Wer leicht Fremdsprachen erlernt, nutzt einen bestimmten Teil seines Arbeitsspeichers im Gehirn besonders effektiv aus. Das ist das Fazit einer Studie französischer Wissenschaftler, die die Gehirnaktivität bei dreißig zweisprachig aufgewachsenen Freiwilligen untersuchten. Je besser die Probanden dabei die zweite Sprache beherrschten, desto intensiver nutzten sie die so genannte Insel, eine Gehirnregion, die für das vorübergehende Abspeichern ungewohnter Klangmuster verantwortlich ist. Christophe Pallier vom Nationalinstitut für medizinische Forschung in Orsay und seine Kollegen stellen ihre Ergebnisse in der Fachzeitschrift PNAS vor (Online-Vorabveröffentlichung, DOI: 10.1073/pnas.0403703101).
Um herauszufinden, wie sich die Hirnaktivität zwischen Menschen mit gutem und weniger gutem Sprachtalent unterscheidet, untersuchten die Forscher die Gehirne von Probanden, die sowohl Englisch als auch Chinesisch beherrschten. Die eine Hälfte der Teilnehmer sprach dabei beide Sprachen gleich gut, während die andere Hälfte im Chinesischen weniger versiert war als im Englischen. Mithilfe der so genannten funktionellen Magnetresonanztomographie beobachteten die Wissenschaftler, welche Gehirnregionen bei den Probanden aktiv waren, während sie sich eine unbekannte Abfolge von Silben einprägten.

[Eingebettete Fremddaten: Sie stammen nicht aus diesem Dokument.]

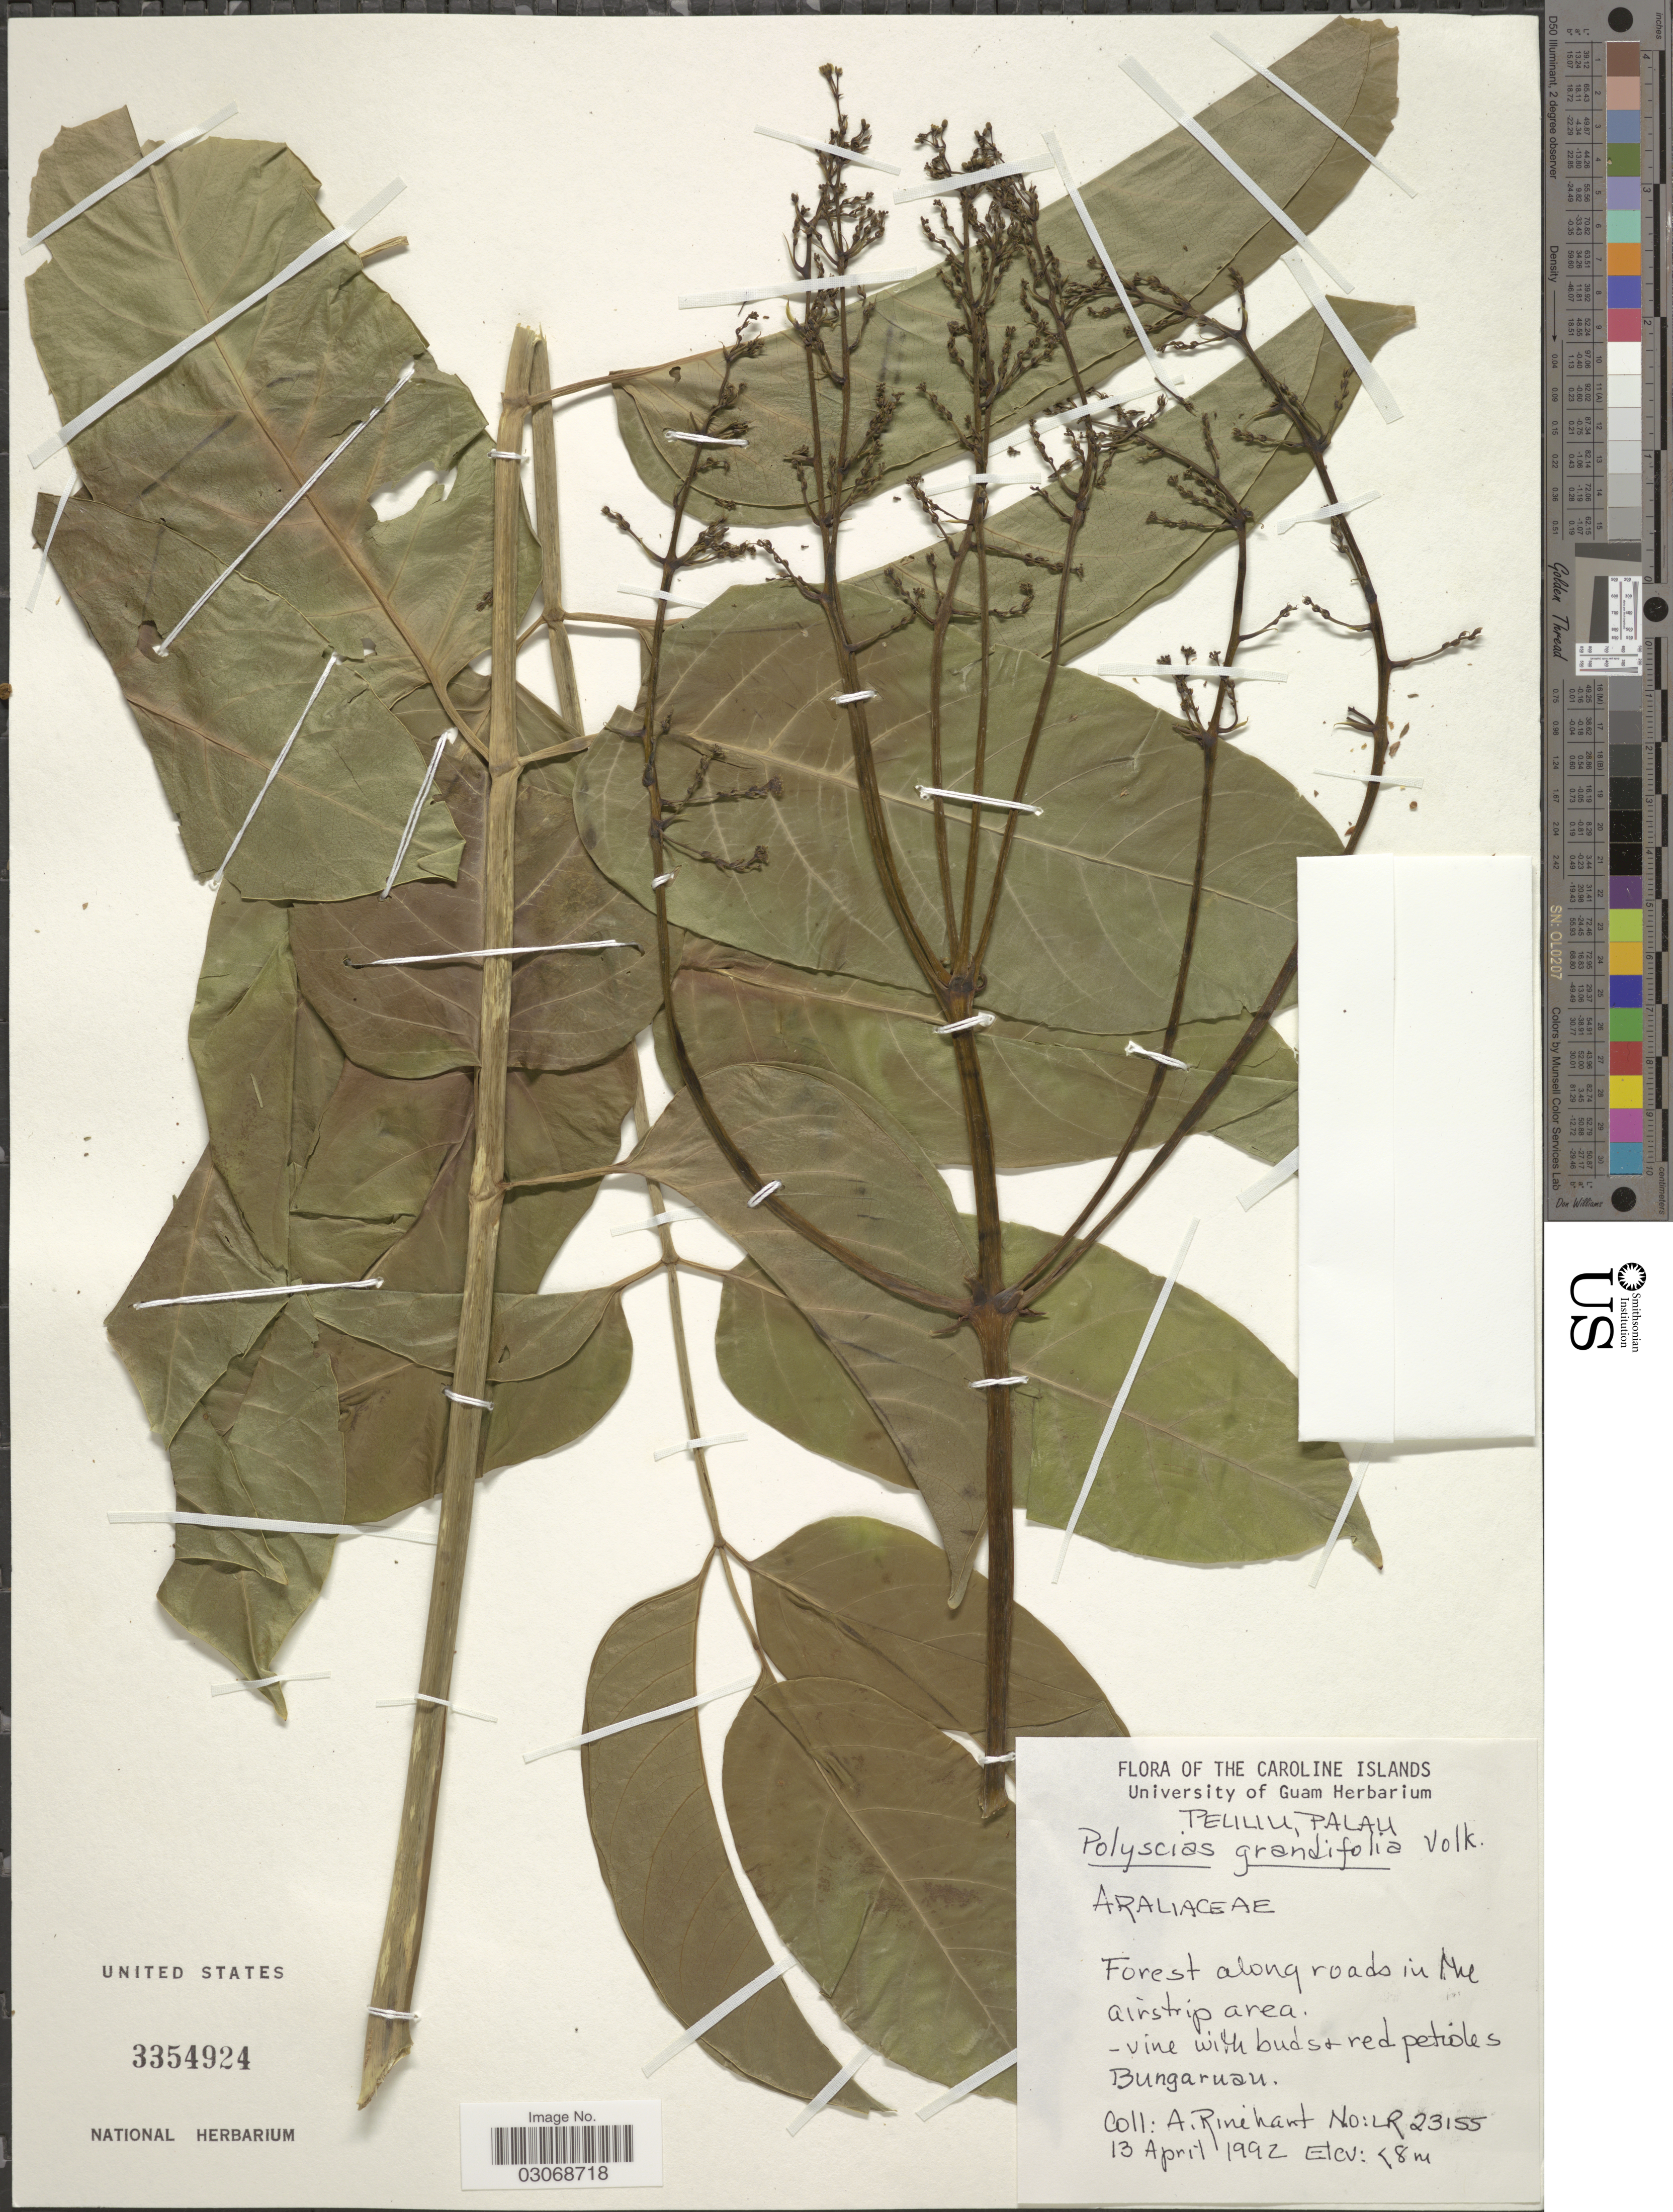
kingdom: Plantae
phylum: Tracheophyta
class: Magnoliopsida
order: Apiales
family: Araliaceae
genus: Polyscias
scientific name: Polyscias macgillivrayi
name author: Harms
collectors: A. Rinehart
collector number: LR23155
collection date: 1992-04-13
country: Palau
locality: The Caroline Islands, Peliliu, Palau, Forest along road in the airstrip area.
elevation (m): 8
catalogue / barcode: US 3354924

Obwohl beide Gruppen die Aufgabe gleich gut erledigten, unterschied sich das Muster ihrer Gehirnaktivität während des Tests, entdeckten die Forscher. Besonders die in der linken Gehirnhälfte gelegene Insel, die als wichtiges Zentrum beim Verarbeiten akustischer Signale gilt, war bei den sprachbegabteren Probanden deutlich aktiver als bei ihren weniger talentierten Kollegen. Dagegen fanden die Forscher bei den weniger sprachbegabten Probanden eine stärkere Aktivität in Regionen, die mit bewussten Denkprozessen in Verbindung gebracht werden.
Sprachbegabte nutzen demnach ihren phonologischen Arbeitsspeicher sehr viel effektiver, schließen die Forscher. Dieser Teil des Gedächtnisses ist dafür zuständig, vorübergehend eine Serie von Lauten wie beispielsweise die Ziffern einer Telefonnummer abzuspeichern. Während die Gehirne der weniger leicht lernenden Probanden die neuen Klangfolgen also mühsam direkt kognitiv verarbeitet haben, waren sie bei den sprachbegabten Teilnehmern im unbewussten Arbeitsspeicher zwischengelagert worden und wurden erst dann für die Langzeitspeicherung verarbeitet.